• SELECTED TEXT
- Opening Delimiter -
A false positive occurs when a test passes even though a bug is present. This is the most dangerous kind of test failure because it doesn't look like a failure at all. Your CI pipeline is green. Your coverage report looks healthy. And somewhere in your codebase, a bug is waiting for a specific input combination, a concurrent access pattern, or an edge case nobody thought to write a test for.

The three root causes of tests that pass without catching bugs:

1. Testing the implementation instead of the behaviour. When your test knows too much about how a function works internally — which private methods it calls, which intermediate values it produces — it becomes brittle and incomplete. It breaks when you refactor the implementation even if the behaviour is correct, and it passes when the behaviour is wrong but the internal mechanics match expectations.

2. Only testing the happy path. The happy path is what happens when everything works. Most bugs live in the unhappy paths: invalid inputs, empty collections, null values, concurrent access, network failures, integer overflow, division by zero, off-by-one errors at boundary conditions. Testing only the case where the code works tells you almost nothing about whether the code is reliable.

3. Writing tests after the code is already working. When you write tests after implementation, your mental model is anchored to the working case. You know the code works, so you write tests that confirm what you know. You systematically miss the cases that would reveal the code's failure modes — because you're not thinking about failure modes, you're thinking about verification.

Principle 1: Test behaviour, not implementation

The most impactful shift in unit testing philosophy is moving from "does this code do what I wrote?" to "does this code behave correctly from the outside?"
- Closing Delimiter -
• GIVEN DATA
- Opening Delimiter -
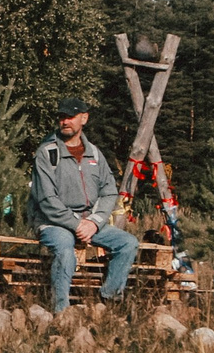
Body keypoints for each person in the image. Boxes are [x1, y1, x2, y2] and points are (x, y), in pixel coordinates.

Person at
- Closing Delimiter -
• WHAT YOU WILL DO
Copy the part of the unit-testing text starting with "1. Testing the" and going on through "mechanics match expectations.", word for word.

• RESULT
1. Testing the implementation instead of the behaviour. When your test knows too much about how a function works internally — which private methods it calls, which intermediate values it produces — it becomes brittle and incomplete. It breaks when you refactor the implementation even if the behaviour is correct, and it passes when the behaviour is wrong but the internal mechanics match expectations.